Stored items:
■ ■ ■ ■ ■

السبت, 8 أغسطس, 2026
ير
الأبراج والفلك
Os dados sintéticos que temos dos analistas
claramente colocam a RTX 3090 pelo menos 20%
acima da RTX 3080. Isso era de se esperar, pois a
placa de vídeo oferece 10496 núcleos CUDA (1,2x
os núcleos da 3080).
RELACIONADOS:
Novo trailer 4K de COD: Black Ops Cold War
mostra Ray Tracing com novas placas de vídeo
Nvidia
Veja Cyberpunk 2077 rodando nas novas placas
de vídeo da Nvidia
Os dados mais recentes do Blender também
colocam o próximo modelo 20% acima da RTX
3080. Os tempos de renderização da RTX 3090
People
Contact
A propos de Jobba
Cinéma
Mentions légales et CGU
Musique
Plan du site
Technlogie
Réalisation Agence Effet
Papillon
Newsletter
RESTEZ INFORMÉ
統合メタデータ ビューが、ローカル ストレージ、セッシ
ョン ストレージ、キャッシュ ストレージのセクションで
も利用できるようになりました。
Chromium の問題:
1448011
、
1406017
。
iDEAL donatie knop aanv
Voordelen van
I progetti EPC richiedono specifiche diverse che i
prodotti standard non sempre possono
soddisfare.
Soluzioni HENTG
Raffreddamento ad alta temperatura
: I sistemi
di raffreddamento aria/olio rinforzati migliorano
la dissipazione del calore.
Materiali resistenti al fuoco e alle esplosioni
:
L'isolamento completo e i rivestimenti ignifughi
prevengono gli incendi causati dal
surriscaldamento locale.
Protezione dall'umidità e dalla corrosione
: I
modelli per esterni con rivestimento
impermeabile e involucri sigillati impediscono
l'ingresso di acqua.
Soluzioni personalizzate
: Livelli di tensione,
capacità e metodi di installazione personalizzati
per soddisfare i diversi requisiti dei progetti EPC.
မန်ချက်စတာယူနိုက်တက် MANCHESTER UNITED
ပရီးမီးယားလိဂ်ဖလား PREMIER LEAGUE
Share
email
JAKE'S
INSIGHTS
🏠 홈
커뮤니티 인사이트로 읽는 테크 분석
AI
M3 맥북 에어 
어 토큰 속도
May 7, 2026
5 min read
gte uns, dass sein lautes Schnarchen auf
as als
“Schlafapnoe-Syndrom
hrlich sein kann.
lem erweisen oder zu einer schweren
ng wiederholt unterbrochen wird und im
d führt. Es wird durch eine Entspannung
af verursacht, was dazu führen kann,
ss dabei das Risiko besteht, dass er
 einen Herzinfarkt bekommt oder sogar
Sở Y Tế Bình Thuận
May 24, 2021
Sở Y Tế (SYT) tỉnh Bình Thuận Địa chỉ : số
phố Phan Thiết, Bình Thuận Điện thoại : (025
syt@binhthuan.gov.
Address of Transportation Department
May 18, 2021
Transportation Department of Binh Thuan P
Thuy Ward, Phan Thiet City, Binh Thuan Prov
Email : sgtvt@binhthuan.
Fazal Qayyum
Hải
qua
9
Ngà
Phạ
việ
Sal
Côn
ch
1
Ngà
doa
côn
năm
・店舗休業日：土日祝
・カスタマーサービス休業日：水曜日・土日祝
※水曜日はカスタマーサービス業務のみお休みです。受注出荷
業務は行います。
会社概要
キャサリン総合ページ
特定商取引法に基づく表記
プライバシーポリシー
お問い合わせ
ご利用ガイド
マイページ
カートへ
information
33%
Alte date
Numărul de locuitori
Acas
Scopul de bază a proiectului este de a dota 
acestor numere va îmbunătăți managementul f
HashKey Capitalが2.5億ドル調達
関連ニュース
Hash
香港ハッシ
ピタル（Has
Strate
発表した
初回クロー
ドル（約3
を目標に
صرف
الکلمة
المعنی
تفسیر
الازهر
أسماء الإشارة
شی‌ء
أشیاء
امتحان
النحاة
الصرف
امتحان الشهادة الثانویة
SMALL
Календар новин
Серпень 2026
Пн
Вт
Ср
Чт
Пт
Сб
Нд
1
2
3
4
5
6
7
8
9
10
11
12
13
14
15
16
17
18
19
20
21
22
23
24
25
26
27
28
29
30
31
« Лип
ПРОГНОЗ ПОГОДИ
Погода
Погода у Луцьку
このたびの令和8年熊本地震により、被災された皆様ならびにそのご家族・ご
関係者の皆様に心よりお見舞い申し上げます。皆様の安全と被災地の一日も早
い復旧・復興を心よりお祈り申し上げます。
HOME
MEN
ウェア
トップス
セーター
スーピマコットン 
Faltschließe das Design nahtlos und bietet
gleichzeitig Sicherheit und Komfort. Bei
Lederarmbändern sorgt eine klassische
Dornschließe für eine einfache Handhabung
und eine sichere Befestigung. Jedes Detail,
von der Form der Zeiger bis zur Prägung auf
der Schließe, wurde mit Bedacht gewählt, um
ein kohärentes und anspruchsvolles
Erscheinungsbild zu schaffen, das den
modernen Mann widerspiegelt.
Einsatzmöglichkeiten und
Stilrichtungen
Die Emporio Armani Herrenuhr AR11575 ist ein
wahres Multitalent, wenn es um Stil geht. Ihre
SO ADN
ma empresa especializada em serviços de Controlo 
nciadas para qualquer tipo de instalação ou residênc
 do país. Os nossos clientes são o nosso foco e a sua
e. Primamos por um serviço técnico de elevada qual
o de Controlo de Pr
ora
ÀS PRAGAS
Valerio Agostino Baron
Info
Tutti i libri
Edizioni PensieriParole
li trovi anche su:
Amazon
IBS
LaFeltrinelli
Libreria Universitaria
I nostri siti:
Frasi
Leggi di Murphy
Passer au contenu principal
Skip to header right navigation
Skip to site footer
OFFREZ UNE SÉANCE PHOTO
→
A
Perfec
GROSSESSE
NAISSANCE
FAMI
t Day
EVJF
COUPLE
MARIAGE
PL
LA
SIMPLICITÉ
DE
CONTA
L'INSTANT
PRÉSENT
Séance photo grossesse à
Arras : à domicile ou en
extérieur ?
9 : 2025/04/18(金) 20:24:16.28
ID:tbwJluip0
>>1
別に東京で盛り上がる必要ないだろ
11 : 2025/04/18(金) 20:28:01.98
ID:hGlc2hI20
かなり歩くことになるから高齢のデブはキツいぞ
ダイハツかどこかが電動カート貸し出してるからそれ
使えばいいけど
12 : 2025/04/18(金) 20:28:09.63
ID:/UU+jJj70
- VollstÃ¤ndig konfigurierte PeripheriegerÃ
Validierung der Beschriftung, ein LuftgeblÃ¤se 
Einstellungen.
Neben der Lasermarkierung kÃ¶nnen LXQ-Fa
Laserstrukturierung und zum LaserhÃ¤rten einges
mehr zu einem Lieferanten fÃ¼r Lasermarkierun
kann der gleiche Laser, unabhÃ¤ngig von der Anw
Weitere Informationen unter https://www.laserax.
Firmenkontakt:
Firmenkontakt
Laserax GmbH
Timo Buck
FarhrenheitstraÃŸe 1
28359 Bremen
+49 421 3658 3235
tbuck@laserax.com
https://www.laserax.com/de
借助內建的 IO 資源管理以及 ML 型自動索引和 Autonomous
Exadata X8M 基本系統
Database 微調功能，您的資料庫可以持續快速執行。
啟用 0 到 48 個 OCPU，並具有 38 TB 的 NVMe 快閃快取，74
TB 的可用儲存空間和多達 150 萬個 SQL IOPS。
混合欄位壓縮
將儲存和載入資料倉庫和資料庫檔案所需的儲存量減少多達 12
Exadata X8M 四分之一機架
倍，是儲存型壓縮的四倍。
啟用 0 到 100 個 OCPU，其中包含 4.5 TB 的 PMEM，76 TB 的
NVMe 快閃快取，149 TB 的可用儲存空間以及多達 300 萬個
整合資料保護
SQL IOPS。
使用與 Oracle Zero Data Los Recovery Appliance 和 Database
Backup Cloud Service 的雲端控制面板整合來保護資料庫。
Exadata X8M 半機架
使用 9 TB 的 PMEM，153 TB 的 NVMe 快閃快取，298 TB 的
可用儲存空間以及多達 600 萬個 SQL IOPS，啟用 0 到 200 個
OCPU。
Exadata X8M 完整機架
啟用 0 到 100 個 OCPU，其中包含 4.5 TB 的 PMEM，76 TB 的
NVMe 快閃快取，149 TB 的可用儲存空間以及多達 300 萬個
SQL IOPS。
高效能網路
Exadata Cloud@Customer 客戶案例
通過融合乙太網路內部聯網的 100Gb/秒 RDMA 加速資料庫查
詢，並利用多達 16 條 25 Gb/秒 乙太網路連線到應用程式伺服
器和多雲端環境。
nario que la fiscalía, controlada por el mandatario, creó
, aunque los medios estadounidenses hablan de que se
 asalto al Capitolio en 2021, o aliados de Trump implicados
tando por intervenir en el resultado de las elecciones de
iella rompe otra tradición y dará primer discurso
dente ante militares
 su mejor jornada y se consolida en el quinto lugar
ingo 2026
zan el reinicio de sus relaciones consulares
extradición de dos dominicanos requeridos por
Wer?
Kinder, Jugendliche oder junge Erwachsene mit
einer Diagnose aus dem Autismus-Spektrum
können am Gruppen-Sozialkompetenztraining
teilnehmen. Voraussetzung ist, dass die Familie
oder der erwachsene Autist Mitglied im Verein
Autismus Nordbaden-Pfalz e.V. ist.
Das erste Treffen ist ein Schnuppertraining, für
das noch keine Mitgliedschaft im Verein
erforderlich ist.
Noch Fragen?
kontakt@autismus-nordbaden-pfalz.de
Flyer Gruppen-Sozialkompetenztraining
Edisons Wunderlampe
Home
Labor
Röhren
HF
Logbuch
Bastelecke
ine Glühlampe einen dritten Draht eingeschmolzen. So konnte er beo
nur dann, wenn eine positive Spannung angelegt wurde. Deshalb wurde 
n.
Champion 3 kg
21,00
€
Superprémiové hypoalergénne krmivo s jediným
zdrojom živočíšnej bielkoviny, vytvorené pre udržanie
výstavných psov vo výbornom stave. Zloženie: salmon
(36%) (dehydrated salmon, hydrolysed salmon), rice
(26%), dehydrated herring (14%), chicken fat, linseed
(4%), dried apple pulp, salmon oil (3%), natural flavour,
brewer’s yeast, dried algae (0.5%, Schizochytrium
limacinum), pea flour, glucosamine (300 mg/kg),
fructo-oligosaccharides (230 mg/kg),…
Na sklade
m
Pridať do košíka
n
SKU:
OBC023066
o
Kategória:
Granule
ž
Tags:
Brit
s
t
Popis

■ ■ ■ ■ ■

> _EXERCISE INSTRUCTIONS_:
Rewrite the listing from its first line through the line containing "os núcleos da 3080).", swapping "analistas" for "especialistas" and leaving everything else unchanged.

> _RESPONSE TO THIS TASK_:
السبت, 8 أغسطس, 2026
ير
الأبراج والفلك
Os dados sintéticos que temos dos especialistas
claramente colocam a RTX 3090 pelo menos 20%
acima da RTX 3080. Isso era de se esperar, pois a
placa de vídeo oferece 10496 núcleos CUDA (1,2x
os núcleos da 3080).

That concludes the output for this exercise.